Грюнеры были помоложе Фрайберга, но такие же пошляки, решила я про себя. Они подарили мне украшение из ассортимента своего магазина — отвратительную черепаховую брошку, утыканную поддельными жемчужинами. Их раскормленный белолицый сынок Руди, оккупировавший кресло-качалку, не произнес ни единого слова. Я непринужденно болтала с фрау Грюнер.
— Непременно приходите к нам в воскресенье на чай, — пригласила она. — Мы просто обожаем вашу маму и хотели бы видеть ее как можно чаще.
В гостиную вошел Пауль вместе с невысоким щеголеватым человеком в белом костюме; в руке франт держал шляпу-канотье.
— Доктор Перес, дедулин врач, — представил его Пауль.
У доктора было приятное, живое лицо, оно мгновенно менялось в зависимости от того, о чем он говорил.
— Вы очень… Как это?.. Muy linda. Очень хорошенькая. — И он одарил меня плотоядной, но в высшей степени дружелюбной улыбкой. — Мы с вами… Cómo se dice?[75] А, соседи.
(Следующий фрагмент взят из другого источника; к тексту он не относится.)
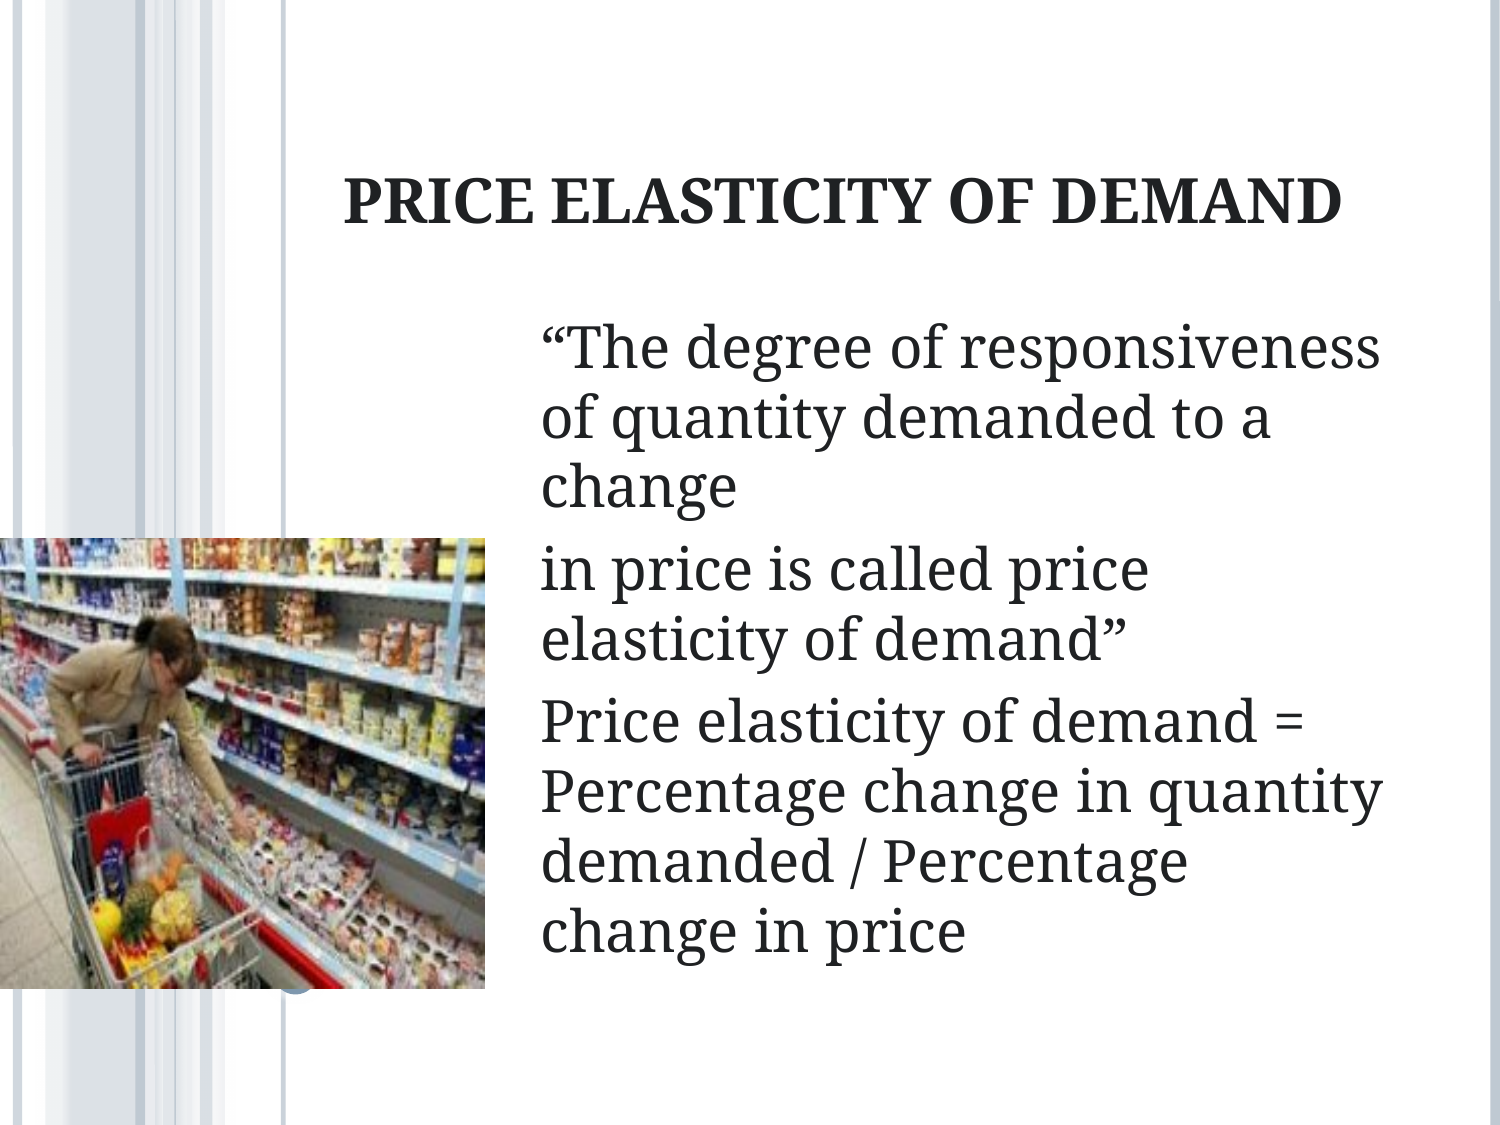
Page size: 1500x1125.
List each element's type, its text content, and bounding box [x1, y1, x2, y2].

subtitle “The degree of responsiveness of quantity demanded to a change in price is called price elasticity of demand” Price elasticity of demand = Percentage change in quantity demanded / Percentage change in price [525, 302, 1400, 988]
picture [0, 538, 485, 990]
title Price elasticity of demand [289, 137, 1399, 244]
Вам это известно?
— У доктора Переса очаровательная дочка. Хуаните уже восемнадцать, верно? — обратилась к доктору мама. Вид у нее был убитый: она явно страдала от того, что ненароком обидела бабушку.
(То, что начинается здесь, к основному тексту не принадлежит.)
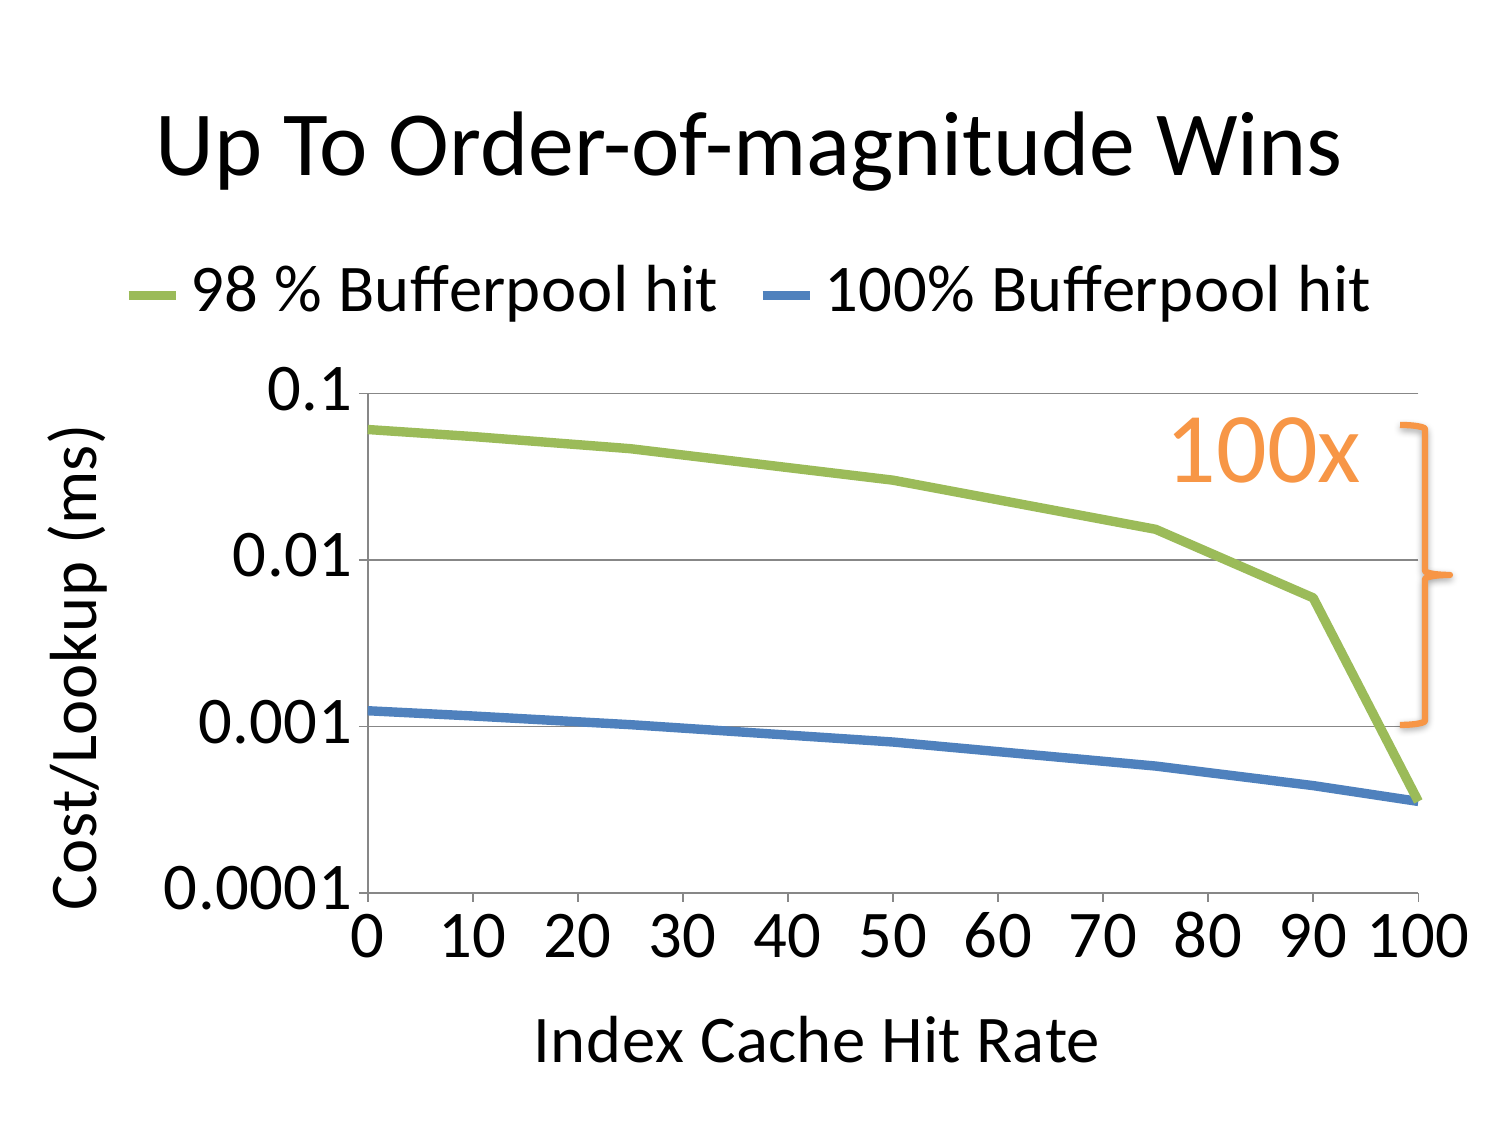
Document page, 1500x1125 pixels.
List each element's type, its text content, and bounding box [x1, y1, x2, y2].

title Up To Order-of-magnitude Wins [75, 45, 1425, 233]
chart [0, 237, 1500, 1125]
— Возможно, вы преподайте английский? — предположил доктор Перец.
— Сначала мне бы лучше освоить испанский, — сказала я. Супруги Грюнер тут же насели на своего Руди, и он, скрепи сердце, предложил учить меня испанскому на дому.
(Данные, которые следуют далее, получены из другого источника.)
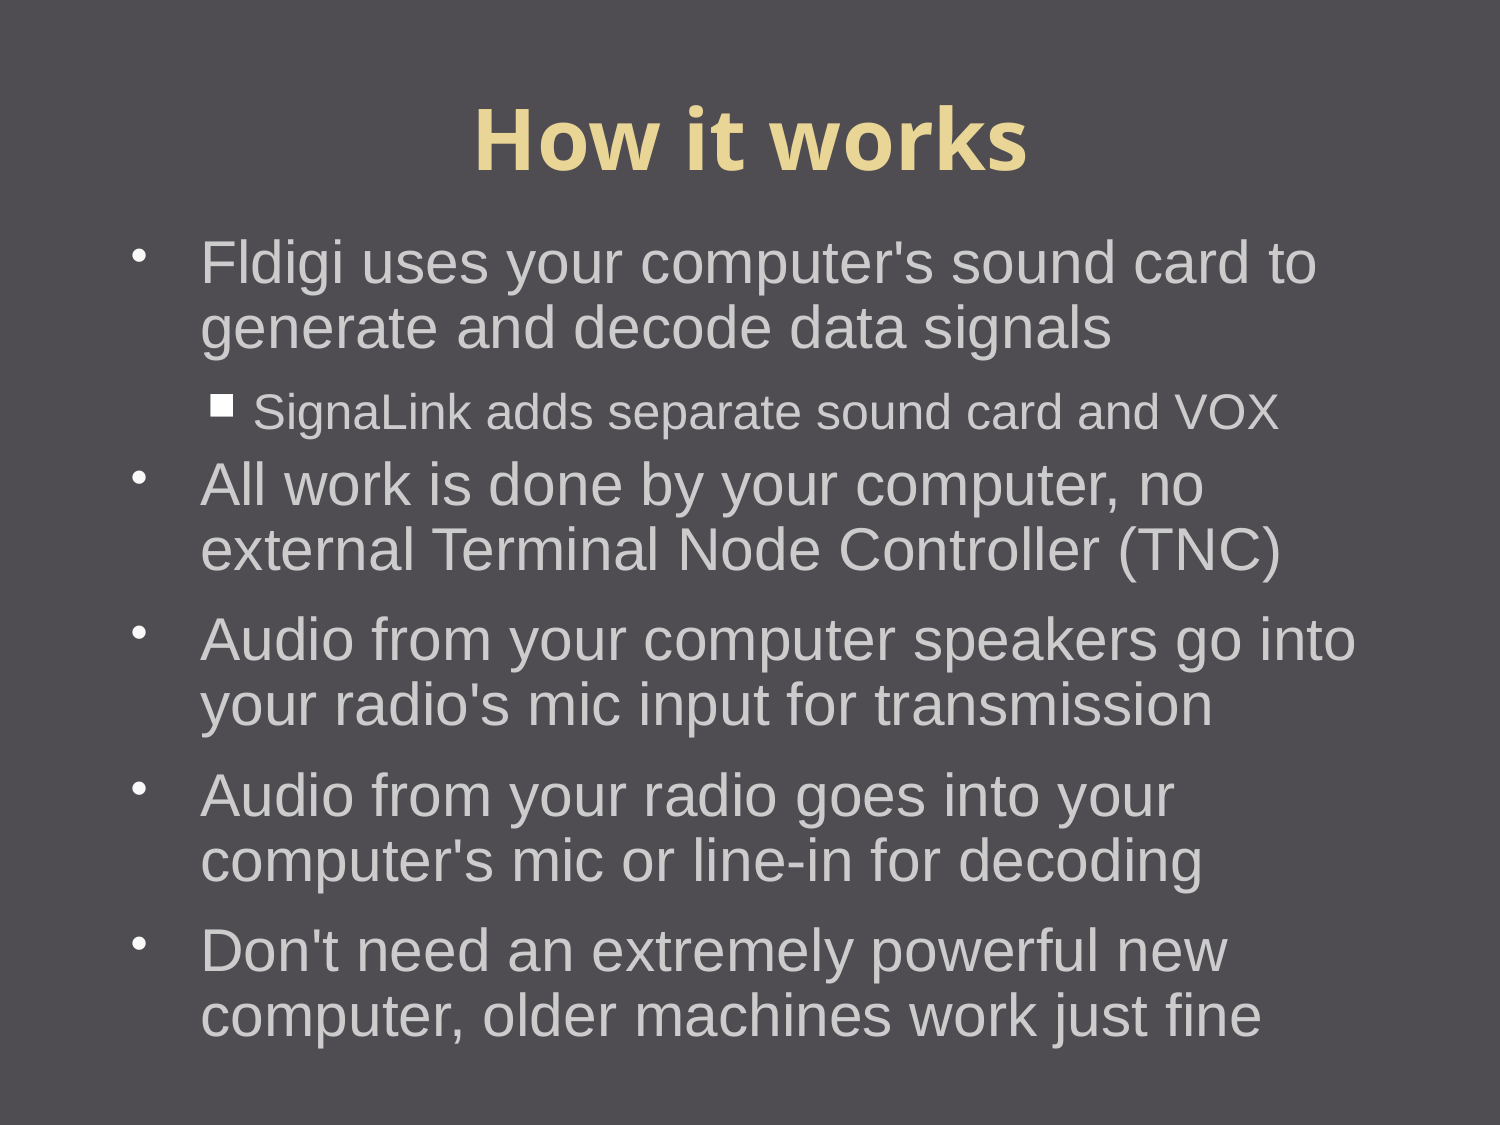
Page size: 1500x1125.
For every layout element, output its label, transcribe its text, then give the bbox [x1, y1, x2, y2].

Когда Грюнеры удалились, мама попыталась увести бабушку из кухни, но бабушка в ответ сказала только:
— Фрау Грюнер пригласила тебя с Лорой на воскресный чай, а меня, как я заметила, не пригласили.
— Mutti, она пригласила нас двоих, просто потому, что в ту минуту тебя не было в гостиной. Я уверена, она тебе обрадуется.
Но простить дочь бабушка была не в силах.
— Однажды, когда мне только-только исполнилось шестнадцать, Иболия и Сари, — им тогда, значит, было девятнадцать и восемнадцать, — собрались на загородный бал, туда съезжалось много молодежи. В том числе, помнится, и Миклош Готтлиб… «А почему бы вам не взять с собой Розу?» — сказала сестрам мама, но я, разумеется, наотрез отказалась ехать.
И стало ясно, что даже после стольких лет бабушка не простила сестер.
Верхний этаж дома был разделен на три части: в одной спали бабушка с дедушкой, в другой — Пауль, а в третьей — мы с мамой. Разделяли эти «спальни» лишь низкие вращающиеся дверки наподобие калиток — такие, судя по американским вестернам, были в барах дикого Запада. Проснувшись наутро, я взглянула на часы: восемь! Семья в полном составе уже собралась внизу, комната была залита солнцем, как в полдень. Из дома напротив неслись оглушительные звуки все той же меренги: радиоприемник работал на полную мощность. Я высунулась из окна. На улице бурлил базар. Разносчики в соломенных шляпах, перекрикивая друг друга, нахваливали свои овощи, девушки в сущих отрепьях расхаживали взад-вперед с корзинами товара на голове — в полном соответствии с местными традициями. На углу остановился ослик, груженный мешками ананасов. На его спине боком, без седла сидела женщина; попыхивая сигарой, она кормила грудью младенца, не забывая при этом бить ослика кактусом по ушам и пинать пятками в живот, а чтобы не потерять тапочки-шлепки, загибала пальцы ног вверх. Прямо под моим окном остановился человек в одеянии из перьев. Приглядевшись, я поняла, что он держит на плече шест, на котором болтается несколько десятков кур со связанными лапами; такие же связки висели у него на поясе и обрамляли шею наподобие воротника. Я решила, что птица битая, но тут на galería вышла бабушка и стала тыкать пальцем в тушки под перьями. Куры всполошенно захлопали крыльями и закудахтали так, будто она их щекотала.